Trends in market structure should drive Clipper yields higher relative to other DEXs

Major DEXs and aggregators are moving towards a gasless RFQ model where off-chain market makers get the first look at orders before routing to AMMs. UniswapX is the latest example of this and 1inch Fusion, Cowswap and others have a similar approach. This will have a dramatic effect on the AMM landscape. Here’s how:

Initially, market makers will fill the profitable tradeflow (e.g., price moved favorably in the several second blocktime since the order was placed) and leave only the toxic tradeflow for AMMs. This is likely to decrease LP returns in traditional CFMMs. But RFQs from private market makers aren’t composable and can’t be chained into multi-hop trades (e.g., USDC -> ETH -> BAT) because they are size-specific such that outputs don’t scale with varying inputs from prior hops. That means they can’t serve this market.
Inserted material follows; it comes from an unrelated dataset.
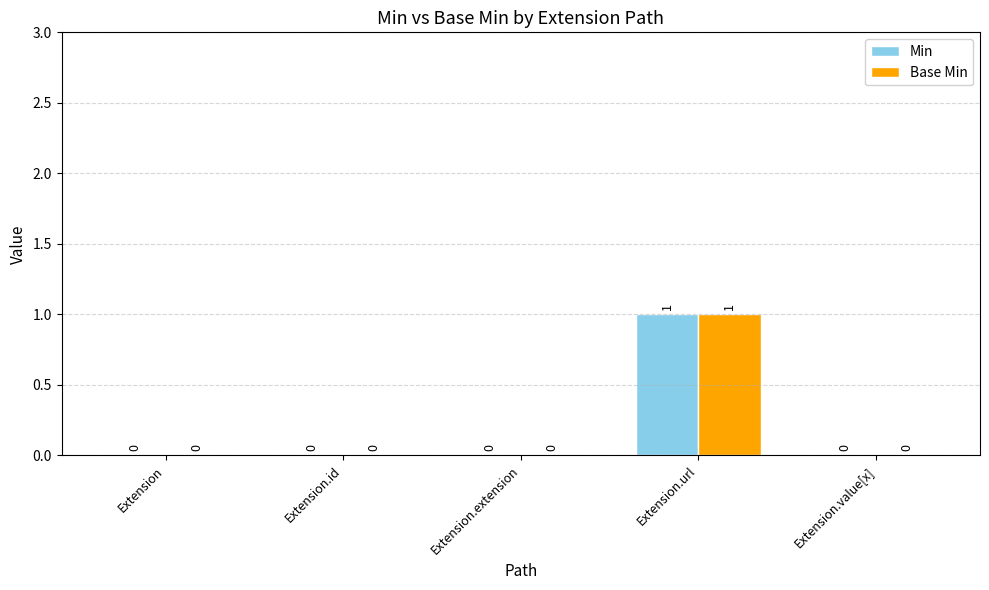

What are all the series names shown in the legend?

Min, Base Min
Clipper’s unique FMM architecture brings prices on-chain as fast as any off-chain market maker (in comparison to other DEXs). This macro trend in market structure should be a strong tailwind in increasing yields. It can avoid the toxic flow that other DEXs are exposed to while still serving the composable market, resulting in higher and higher yields relative to other DEXs.
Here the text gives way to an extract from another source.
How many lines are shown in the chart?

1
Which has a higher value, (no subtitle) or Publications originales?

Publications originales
There are many paths for Clipper to attract more TVL. Most will simply happen on their own, others will happen as market trends play out, and liquidity mining will be up to the community. Decentralized governance is in the driver’s seat. Hopefully. this post provides the context they need to make the best decisions for the protocol.


[1] For context, leverage can be a powerful tool when used responsibly. Namely, basic financial theory teaches that the optimal portfolio management strategy is not to invest in the highest-yielding assets, but rather to invest in the assets with the best risk-return ratio, and then use leverage to amplify the return (along with the risk) to meet the desired yield. This is actually more rational than investing in an asset with higher unlevered return but even higher unlevered risk. Put another way, you first find a portfolio on the efficient frontier and then lever it up to your desired return.